◆ **TASK PROMPT**
Across the records, count every line that includes "grande" and give the number by itself.
*** PROVIDED ENTRIES ***
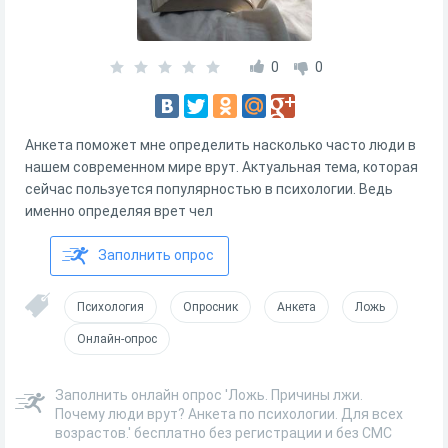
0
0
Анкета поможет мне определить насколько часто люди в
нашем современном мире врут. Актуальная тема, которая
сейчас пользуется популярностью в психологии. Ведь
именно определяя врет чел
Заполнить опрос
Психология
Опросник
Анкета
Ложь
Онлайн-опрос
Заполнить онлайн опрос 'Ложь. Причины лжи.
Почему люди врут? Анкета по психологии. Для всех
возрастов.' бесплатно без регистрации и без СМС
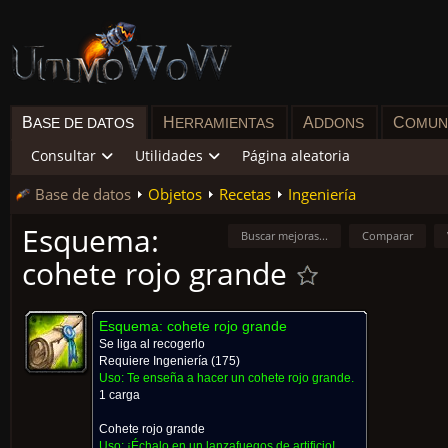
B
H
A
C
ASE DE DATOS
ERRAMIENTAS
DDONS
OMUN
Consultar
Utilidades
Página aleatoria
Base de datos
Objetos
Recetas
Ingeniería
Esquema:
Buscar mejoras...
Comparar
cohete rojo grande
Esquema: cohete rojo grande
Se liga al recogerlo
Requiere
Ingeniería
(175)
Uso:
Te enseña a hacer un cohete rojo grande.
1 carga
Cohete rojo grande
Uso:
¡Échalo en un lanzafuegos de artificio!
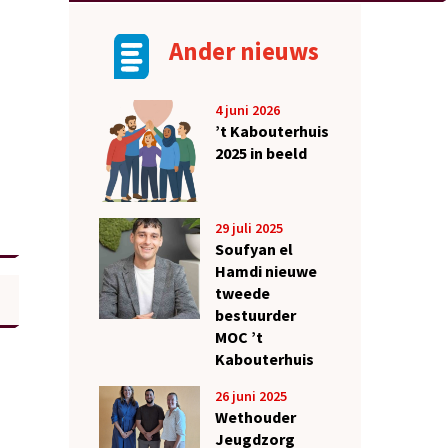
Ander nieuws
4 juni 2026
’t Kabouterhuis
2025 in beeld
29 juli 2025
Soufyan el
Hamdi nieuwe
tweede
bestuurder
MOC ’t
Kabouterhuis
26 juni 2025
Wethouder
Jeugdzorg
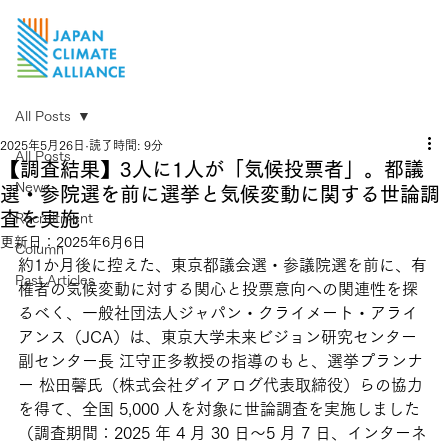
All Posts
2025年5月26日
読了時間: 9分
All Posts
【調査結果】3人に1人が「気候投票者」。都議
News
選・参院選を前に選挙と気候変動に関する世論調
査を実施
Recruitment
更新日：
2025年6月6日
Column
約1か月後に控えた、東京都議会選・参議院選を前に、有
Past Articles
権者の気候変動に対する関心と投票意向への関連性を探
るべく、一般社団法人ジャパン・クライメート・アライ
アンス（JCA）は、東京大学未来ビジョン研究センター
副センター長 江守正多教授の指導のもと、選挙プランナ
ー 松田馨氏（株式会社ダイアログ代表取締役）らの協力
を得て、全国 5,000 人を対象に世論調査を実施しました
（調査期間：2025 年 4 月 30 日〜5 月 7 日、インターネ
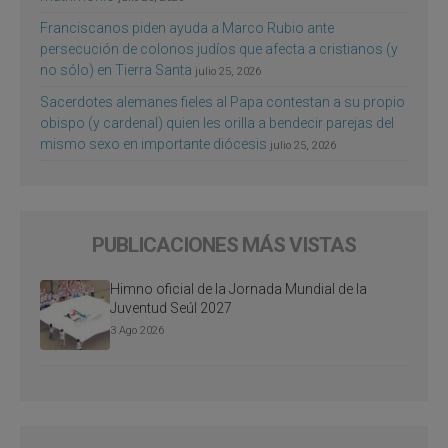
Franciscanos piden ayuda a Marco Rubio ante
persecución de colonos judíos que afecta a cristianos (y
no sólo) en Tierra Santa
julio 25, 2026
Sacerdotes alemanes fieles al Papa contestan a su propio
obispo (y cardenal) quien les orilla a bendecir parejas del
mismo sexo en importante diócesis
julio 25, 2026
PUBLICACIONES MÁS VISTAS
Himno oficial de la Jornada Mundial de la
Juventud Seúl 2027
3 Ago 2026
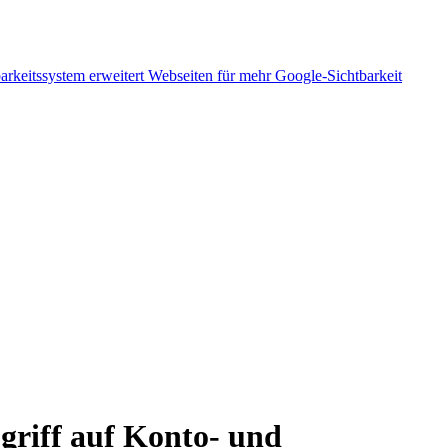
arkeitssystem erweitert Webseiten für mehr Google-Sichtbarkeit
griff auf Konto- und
*** End of PROVIDED ENTRIES ***
◆ **YOUR RESPONSE**
4